Christopher Merrill likes to say that in his job he has a chance every hour to realize how little he knows about the world.
As director of the International Writing Program (IWP), Merrill welcomes 30 to 35 of the world’s emerging and established writers to the University of Iowa each fall to participate in the Fall Residency Program, where writers enhance their literary talents and share stories of their homelands through the written and spoken word.
“Over the last 50 years, the International Writing Program has made the world feel smaller and much more interesting,” Merrill says. “We have brought more than 1,400 writers from 150 countries to Iowa City. These writers in their various ways have introduced us to their literary traditions we know nothing about. That’s what makes this unique program in the world of letters so fascinating.
“Day by day, we have poets, fiction writers, essayists, playwrights, and screen writers reminding us how complex the world is.”
From October 8-15, coinciding with the Iowa City Book Festival, the IWP will hold its 50th anniversary celebration. The program, started in 1967, will bring back to Iowa City a number of their distinguished alumni to participate in readings and panels about the changes to national literary landscapes, the impact of the IWP on different regions of the world, and the future of literary genres.
“We have the chance in this small town to bring together writers from so many places who remind us that the world is a much more mysterious place than we imagine,” Merrill says.
Writing world comes to Iowa City
Over the course of the 12-week Fall Residency, in addition to working on their own projects, writers give readings and lectures about their work and cultures, collaborate with artists from other genres and art forms, and travel and interact with American audiences and literary communities across the United States.
Ameena Hussein, a novelist from Sri Lanka, had never experienced anything like the IWP before traveling to Iowa City in 2005 as a visiting writer.

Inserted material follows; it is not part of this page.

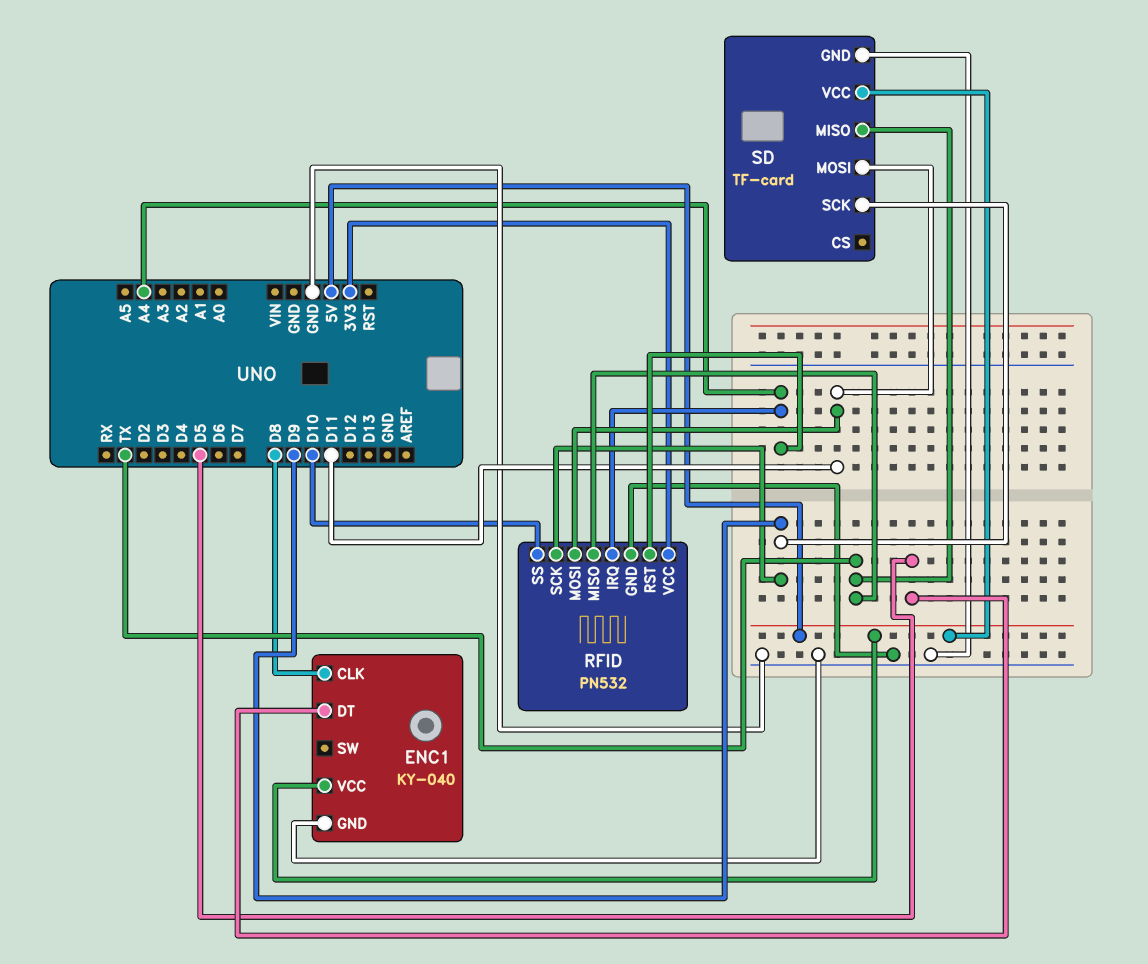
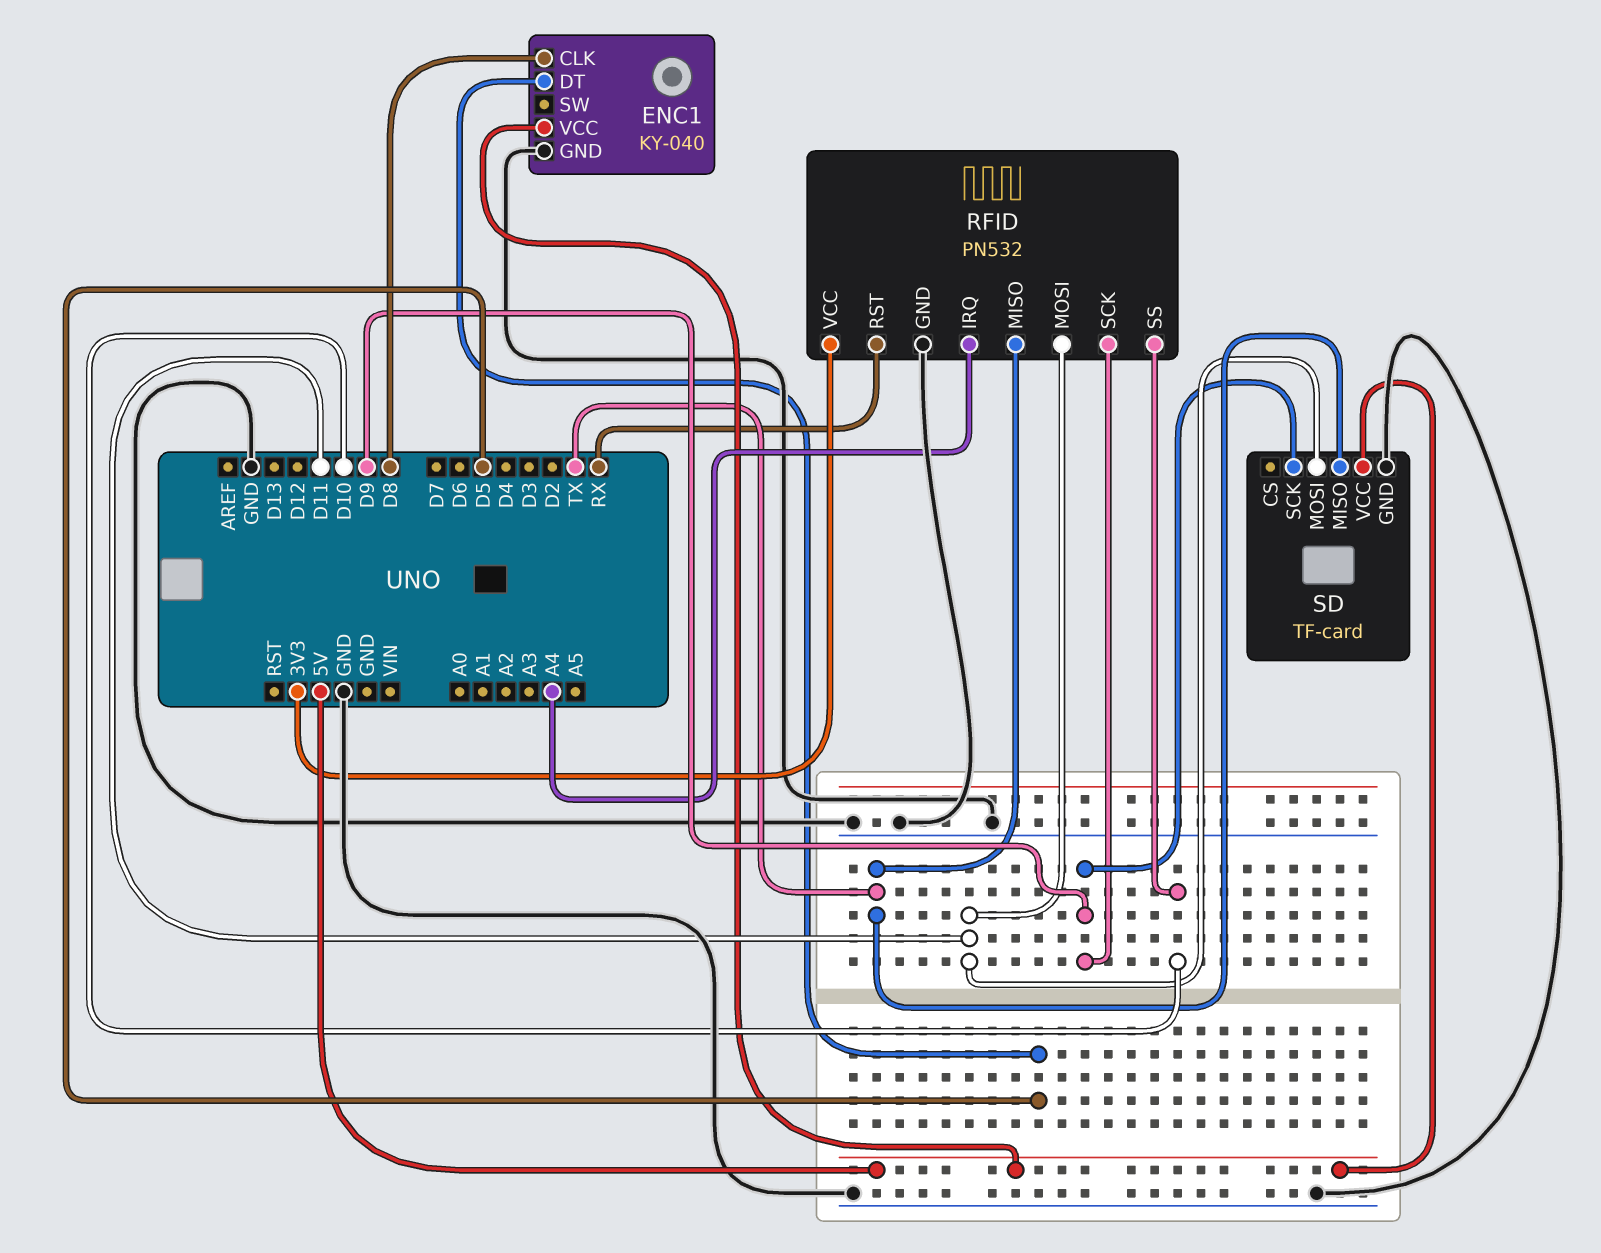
RFID pin RST: A4 -> RX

“I began to think more about my writing and to aspire to write better as a result of this program,” Hussein says. “In subsequent years, IWP also gave me a chance to visit Greece and the Maldives, where together with other creatives from other parts of the world, we discussed issues that were relevant and timely in these unique settings, which combine history, culture, the environment, and the fact that we all belong to the global village.”
As part of the IWP family, Hussein is friends with writers from Syria, Libya, Japan, and Kazakshatan.
“I am part of a larger world—the world of creatives that transcend nationality, faith, and politics,” Hussein says.
Yvonne Owuor, a novelist from Kenya, credits IWP for reconnecting her with the soul of storytelling.
“IWP complicated my notion of state and nation and home,” Owuor says. “It expanded my soul and imagination to understand that country is bigger than the geographical space into which one was born. It imbued me with a new restlessness, an inability to be complacent and contented with the comfortable and familiar things of belonging.”
IWP’s cultural diplomacy
For the first 35 years of the IWP, the world came to Iowa.
That all changed with the terrorist attacks of September 11, 2001. That dark day in American history caused cultural diplomacy at the U.S. State Department to be redefined. IWP played a key role in that process.
“After 9/11, we started to think of cultural diplomacy as a two-way exchange,” Merrill says. “Every fall, writers from around the world come here. Now, we also take writers out to places of strategic interest.
We opened up the world to writing, to the magic of Iowa City, to our distance learning programs.”
Earlier this year, Merrill gave a lecture with a question-and-answer session for students at the International University of Moscow. Merrill says these students were quite interested in how the United States teaches creative writing and what American literature is all about.
IWP also exposed the war-torn city of Baghdad, Iraq to writing. Merrill and his colleagues brought together Iraqi writers, professors, and municipal officials and helped them nominate Baghdad for the UNESCO Creative Cities Network. In 2015, Baghdad gained membership into the Creative Cities Network.
“I am quite proud of our role in helping heal the wounds of war through some small creative action,” Merrill says. “It allows writers in Baghdad to be in touch with all these creative writers from UNESCO cities of literature around the world.
“In cultural diplomacy, we’re trying to share our enthusiasm, our curiosity, and our ideas about writing.”
Merrill, a poet, essayist, journalist, and translator, has directed the International Writing Program since 2000. His impact is felt locally in Iowa City—a UNESCO City of Literature—and all over the world.
Owuor credits Merrill for taking a risk on her, a stranger starting out in the world of writing.
“Chris Merrill has been a version of the three witches of Macbeth for me; invoker of literary destiny, a presence at the back of my creating mind that is a lightning rod,” Owuor says. “He provides the assurance to continue even when the literary realms and landscapes become filled with uncertainties. Without him, I would not be writing with the abandonment I do now. I would not have known that it is OK to toss the illusion of certainties into the air and trust the unknown.”
Simply put, he is an inspiration in the world of writing.
“He is the captain of the IWP ship that he steers so deftly,” Hussein says. “He is someone who is constantly enthusiastic about all he does and who is completely engaged with people in a meaningful way.”